■ Assignment:
For each record, copy the text exactly and omit any picture it holds.

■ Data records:
────────────────────────────────────────

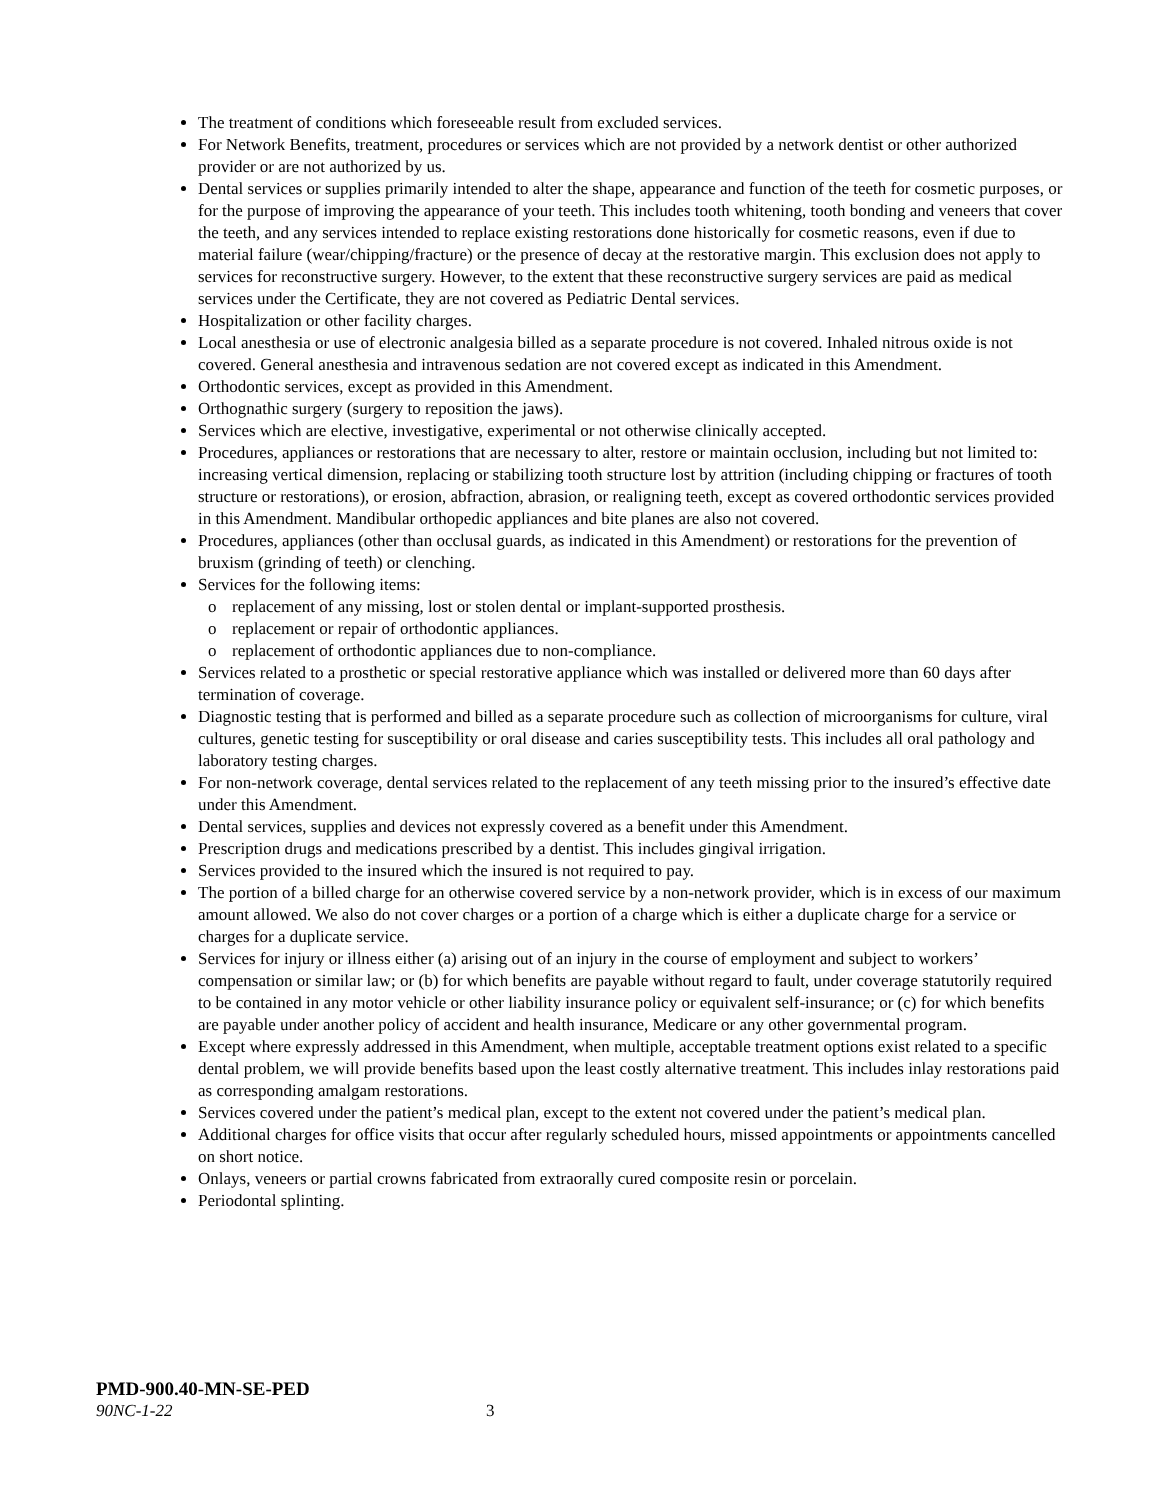The treatment of conditions which foreseeable result from excluded services.
For Network Benefits, treatment, procedures or services which are not provided by a network dentist or other authorized provider or are not authorized by us.
Dental services or supplies primarily intended to alter the shape, appearance and function of the teeth for cosmetic purposes, or for the purpose of improving the appearance of your teeth. This includes tooth whitening, tooth bonding and veneers that cover the teeth, and any services intended to replace existing restorations done historically for cosmetic reasons, even if due to material failure (wear/chipping/fracture) or the presence of decay at the restorative margin. This exclusion does not apply to services for reconstructive surgery. However, to the extent that these reconstructive surgery services are paid as medical services under the Certificate, they are not covered as Pediatric Dental services.
Hospitalization or other facility charges.
Local anesthesia or use of electronic analgesia billed as a separate procedure is not covered. Inhaled nitrous oxide is not covered. General anesthesia and intravenous sedation are not covered except as indicated in this Amendment.
Orthodontic services, except as provided in this Amendment.
Orthognathic surgery (surgery to reposition the jaws).
Services which are elective, investigative, experimental or not otherwise clinically accepted.
Procedures, appliances or restorations that are necessary to alter, restore or maintain occlusion, including but not limited to: increasing vertical dimension, replacing or stabilizing tooth structure lost by attrition (including chipping or fractures of tooth structure or restorations), or erosion, abfraction, abrasion, or realigning teeth, except as covered orthodontic services provided in this Amendment. Mandibular orthopedic appliances and bite planes are also not covered.
Procedures, appliances (other than occlusal guards, as indicated in this Amendment) or restorations for the prevention of bruxism (grinding of teeth) or clenching.
Services for the following items:
o replacement of any missing, lost or stolen dental or implant-supported prosthesis.
o replacement or repair of orthodontic appliances.
o replacement of orthodontic appliances due to non-compliance.
Services related to a prosthetic or special restorative appliance which was installed or delivered more than 60 days after termination of coverage.
Diagnostic testing that is performed and billed as a separate procedure such as collection of microorganisms for culture, viral cultures, genetic testing for susceptibility or oral disease and caries susceptibility tests. This includes all oral pathology and laboratory testing charges.
For non-network coverage, dental services related to the replacement of any teeth missing prior to the insured’s effective date under this Amendment.
Dental services, supplies and devices not expressly covered as a benefit under this Amendment.
Prescription drugs and medications prescribed by a dentist. This includes gingival irrigation.
Services provided to the insured which the insured is not required to pay.
The portion of a billed charge for an otherwise covered service by a non-network provider, which is in excess of our maximum amount allowed. We also do not cover charges or a portion of a charge which is either a duplicate charge for a service or charges for a duplicate service.
Services for injury or illness either (a) arising out of an injury in the course of employment and subject to workers’ compensation or similar law; or (b) for which benefits are payable without regard to fault, under coverage statutorily required to be contained in any motor vehicle or other liability insurance policy or equivalent self-insurance; or (c) for which benefits are payable under another policy of accident and health insurance, Medicare or any other governmental program.
Except where expressly addressed in this Amendment, when multiple, acceptable treatment options exist related to a specific dental problem, we will provide benefits based upon the least costly alternative treatment. This includes inlay restorations paid as corresponding amalgam restorations.
Services covered under the patient’s medical plan, except to the extent not covered under the patient’s medical plan.
Additional charges for office visits that occur after regularly scheduled hours, missed appointments or appointments cancelled on short notice.
Onlays, veneers or partial crowns fabricated from extraorally cured composite resin or porcelain.
Periodontal splinting.
PMD-900.40-MN-SE-PED
90NC-1-22 3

────────────────────────────────────────

■ Result below:
The treatment of conditions which foreseeable result from excluded services.
For Network Benefits, treatment, procedures or services which are not provided by a network dentist or other authorized provider or are not authorized by us.
Dental services or supplies primarily intended to alter the shape, appearance and function of the teeth for cosmetic purposes, or for the purpose of improving the appearance of your teeth. This includes tooth whitening, tooth bonding and veneers that cover the teeth, and any services intended to replace existing restorations done historically for cosmetic reasons, even if due to material failure (wear/chipping/fracture) or the presence of decay at the restorative margin. This exclusion does not apply to services for reconstructive surgery. However, to the extent that these reconstructive surgery services are paid as medical services under the Certificate, they are not covered as Pediatric Dental services.
Hospitalization or other facility charges.
Local anesthesia or use of electronic analgesia billed as a separate procedure is not covered. Inhaled nitrous oxide is not covered. General anesthesia and intravenous sedation are not covered except as indicated in this Amendment.
Orthodontic services, except as provided in this Amendment.
Orthognathic surgery (surgery to reposition the jaws).
Services which are elective, investigative, experimental or not otherwise clinically accepted.
Procedures, appliances or restorations that are necessary to alter, restore or maintain occlusion, including but not limited to: increasing vertical dimension, replacing or stabilizing tooth structure lost by attrition (including chipping or fractures of tooth structure or restorations), or erosion, abfraction, abrasion, or realigning teeth, except as covered orthodontic services provided in this Amendment. Mandibular orthopedic appliances and bite planes are also not covered.
Procedures, appliances (other than occlusal guards, as indicated in this Amendment) or restorations for the prevention of bruxism (grinding of teeth) or clenching.
Services for the following items:
o replacement of any missing, lost or stolen dental or implant-supported prosthesis.
o replacement or repair of orthodontic appliances.
o replacement of orthodontic appliances due to non-compliance.
Services related to a prosthetic or special restorative appliance which was installed or delivered more than 60 days after termination of coverage.
Diagnostic testing that is performed and billed as a separate procedure such as collection of microorganisms for culture, viral cultures, genetic testing for susceptibility or oral disease and caries susceptibility tests. This includes all oral pathology and laboratory testing charges.
For non-network coverage, dental services related to the replacement of any teeth missing prior to the insured’s effective date under this Amendment.
Dental services, supplies and devices not expressly covered as a benefit under this Amendment.
Prescription drugs and medications prescribed by a dentist. This includes gingival irrigation.
Services provided to the insured which the insured is not required to pay.
The portion of a billed charge for an otherwise covered service by a non-network provider, which is in excess of our maximum amount allowed. We also do not cover charges or a portion of a charge which is either a duplicate charge for a service or charges for a duplicate service.
Services for injury or illness either (a) arising out of an injury in the course of employment and subject to workers’ compensation or similar law; or (b) for which benefits are payable without regard to fault, under coverage statutorily required to be contained in any motor vehicle or other liability insurance policy or equivalent self-insurance; or (c) for which benefits are payable under another policy of accident and health insurance, Medicare or any other governmental program.
Except where expressly addressed in this Amendment, when multiple, acceptable treatment options exist related to a specific dental problem, we will provide benefits based upon the least costly alternative treatment. This includes inlay restorations paid as corresponding amalgam restorations.
Services covered under the patient’s medical plan, except to the extent not covered under the patient’s medical plan.
Additional charges for office visits that occur after regularly scheduled hours, missed appointments or appointments cancelled on short notice.
Onlays, veneers or partial crowns fabricated from extraorally cured composite resin or porcelain.
Periodontal splinting.
PMD-900.40-MN-SE-PED
90NC-1-22 3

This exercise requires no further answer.